An Iterative Approach to Estimation with Multiple High-Dimensional Fixed Effects: Controlling Simultaneously for Patients, Providers and Counties
In contrast with most of the previous studies that absorb multiple fixed effects simultaneously, our algorithm sequentially absorbs fixed effects and repeats iterating until fixed effects are asymptotically eliminated. The implementation of our algorithm involves three steps: (1) Absorb fixed effects sequentially from all dependent and explanatory (including instrumental) variables; (2) estimate the model using the standardized variables; (3) repeat and calculate the maximum absolute value of the percentage difference between adjacent iterations among parameters of interest, and report estimates when the percentage difference falls below a pre-specified threshold.

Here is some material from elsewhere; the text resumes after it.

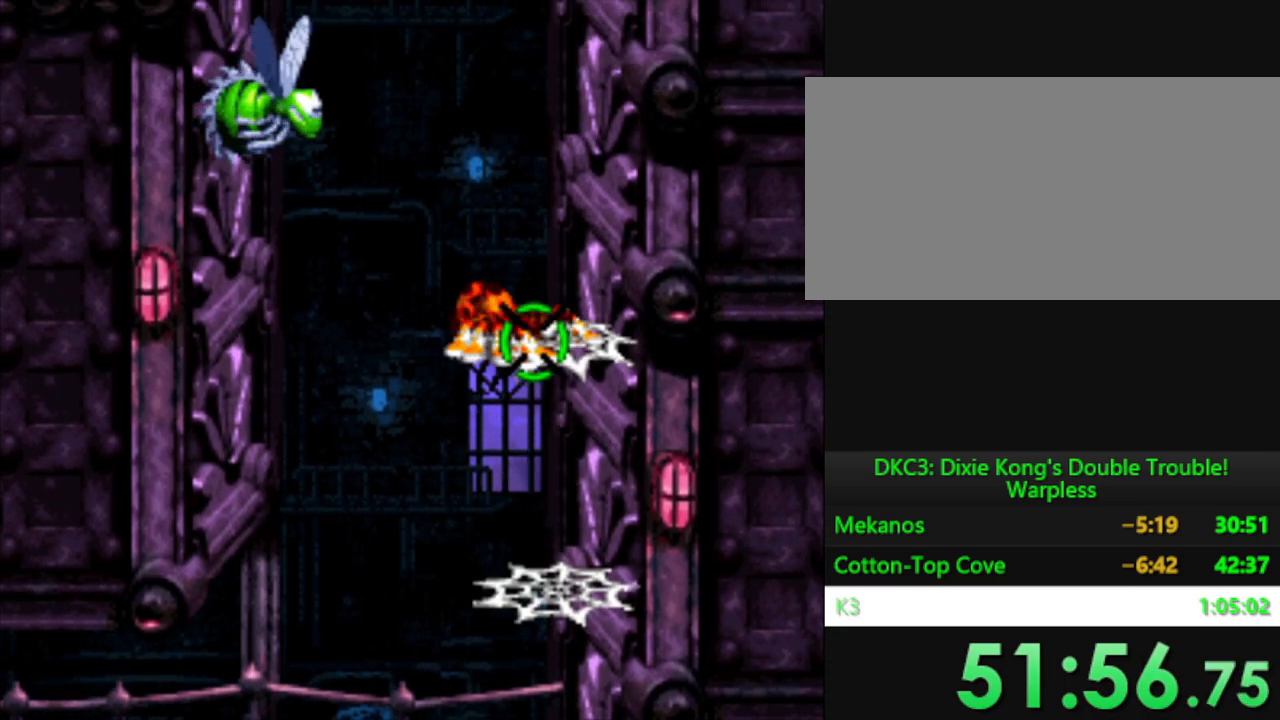
{"buttons": ["B", "Y"], "events": [[150, "A", "up"], [450, "B", "down"]]}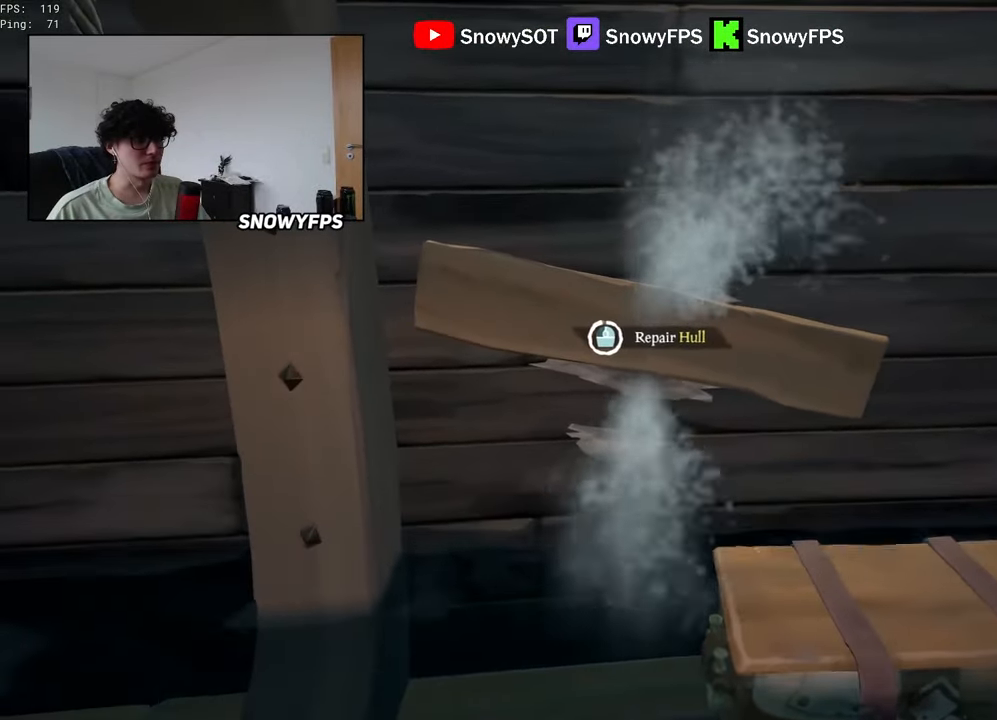
Gameplay with keyboard and mouse; each line is a JSON object with the keys and mouse buttons held at the frame after it. "events" lists presses ("down") and releases ("up") of "1", "2", "3", "4", "5", "a", "alt", "c", "caps_lock", "ctrl", "d", "e", "f", "g", "q", "r", "s", "shift", "space", "t", "tab", "v", "w", "x", "z", "mouse_left", "mouse_wheel" and "mouse_right" between this image and that frame as [ms after this image, input, new state], when the widget could be followed in between. "mouse_left", "mouse_wheel", "mouse_right" = the "left", "wheel", "right" buttons of the "mouse" list. No other keys are recorded. "wheel" means that the mouse wheel is clicked or scrolled. "mouse_move" is the direction in which the mouse moves at that frame (one of eight, or "still"), when it could be read.
{"keys": ["shift", "w"], "mouse": [], "mouse_move": "left", "events": [[117, "a", "down"], [250, "w", "down"], [300, "a", "up"], [400, "shift", "down"]]}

We perform Monte Carlo simulations to evaluate the performance of our algorithm. A variety of datasets are considered with 95,000 to 100,000 observations and variations in the number of fixed effects, sample balance, correlations between fixed effects and control variables, extent of endogeneity, and interdependence between fixed effects. Standard errors are bootstrapped for inference. We show that our approach exactly matches Stata’s REGHDFE estimation results in all the models, which is itself identical to estimating with fixed effect dummies. The main advantage of our approach over these other algorithms is that SAS can accommodate extremely large datasets that do not require actively storing estimation data in memory, and the main disadvantage is that we do not directly provide parameter estimates of each fixed effect, only of the policy variables of interest.

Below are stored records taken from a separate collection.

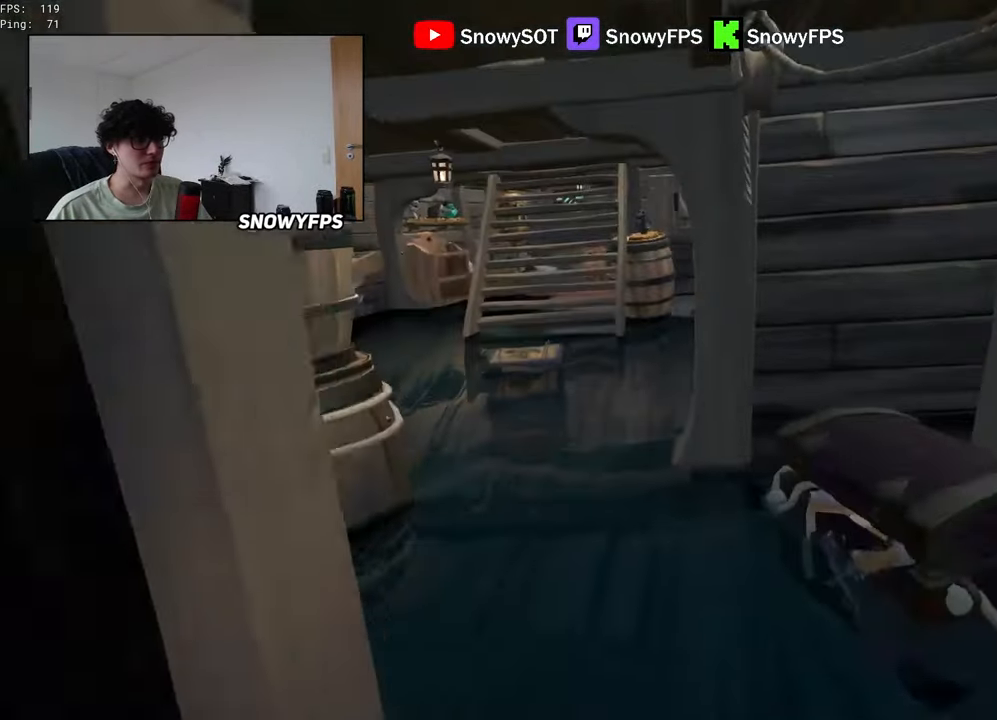
{"keys": ["space", "w"], "mouse": [], "mouse_move": "still", "events": [[83, "shift", "up"], [183, "a", "down"], [217, "a", "up"], [500, "space", "down"]]}
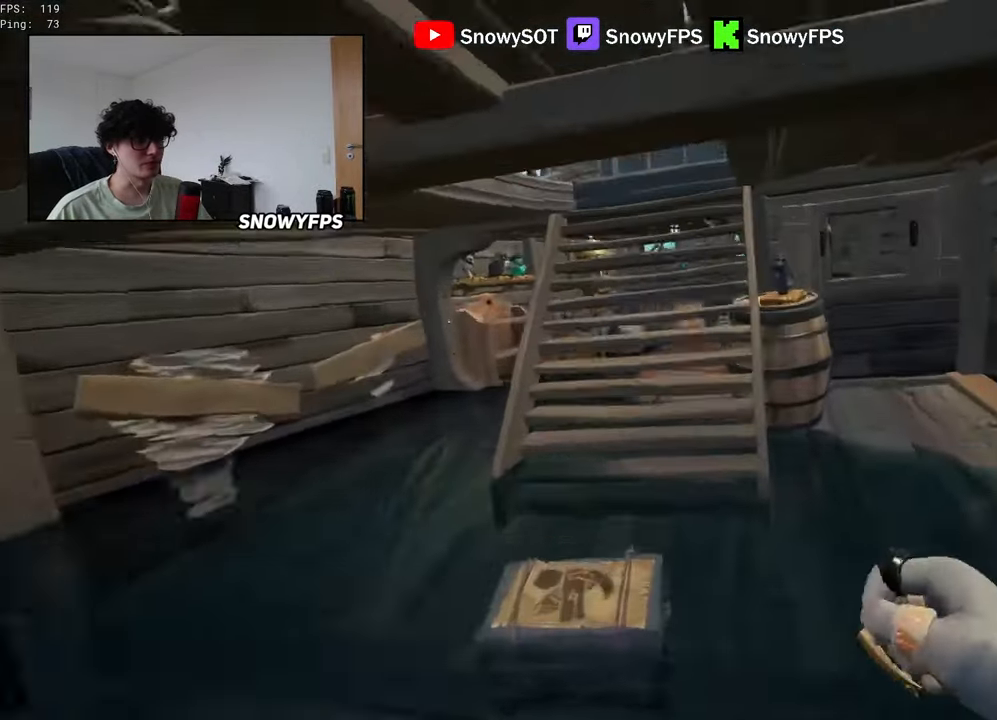
{"keys": ["a", "w"], "mouse": [], "mouse_move": "right", "events": [[50, "a", "down"], [50, "space", "up"], [383, "mouse_left", "down"], [467, "mouse_left", "up"]]}
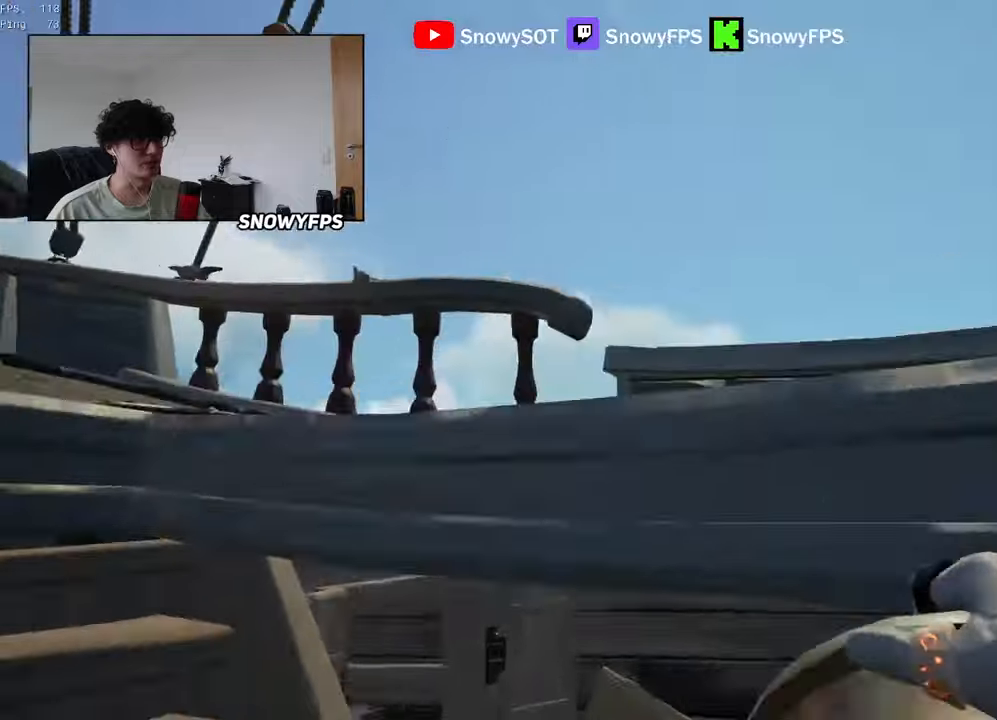
{"keys": ["d"], "mouse": [], "mouse_move": "down-right", "events": [[17, "mouse_left", "down"], [67, "w", "up"], [117, "a", "up"], [200, "d", "down"], [250, "mouse_left", "up"], [350, "s", "down"], [400, "s", "up"]]}
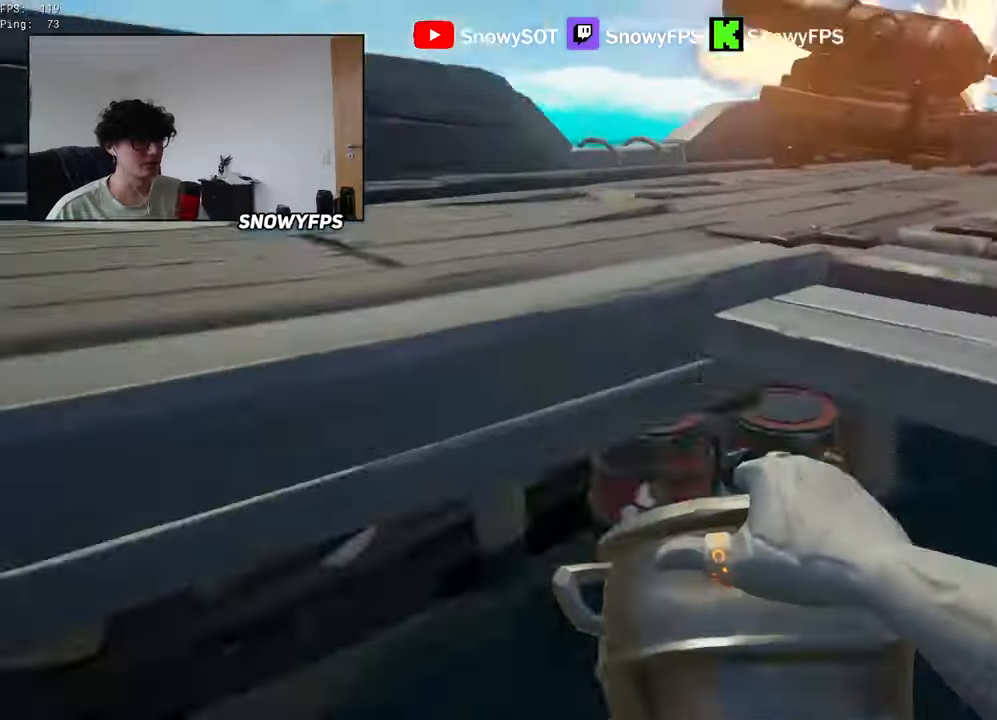
{"keys": ["w"], "mouse": [], "events": [[33, "w", "down"], [133, "d", "up"]]}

The proposed algorithm is applied to real data from the US employer-based health insurance market to examine how health plan types affect health care utilization. Our analysis sample contains about 63 million observations from which we remove fixed effects for 1.4 million individuals, 3,000 counties, 150,000 distinct primary care doctors, and 47 monthly spells to predict plan type effects on monthly health care visit probabilities and spending. By simultaneously controlling for individual, doctor, county, time, and employer fixed effects, our identification comes from consumers’ movement between health plan types. Our iterative algorithm not only controls for these multiple, high-dimensional fixed effects, but also uses instrumental variables to control for endogenous plan choice and standard error corrections to adjust for clustering at the employer level. Our estimates show that the breadth of provider networks dominates cost sharing in influencing consumers’ decision to seek care. Specifically, narrow network plans (exclusive provider organizations, health maintenance organizations and point-of-service plans) reduce the probabilities of monthly provider contacts (by 36.6%, 18.7%, 11.9%) relative to preferred provider organization plans, while comprehensive plans and consumer-driven/high-deductible plans increase them (by 16.8%, 1.7%).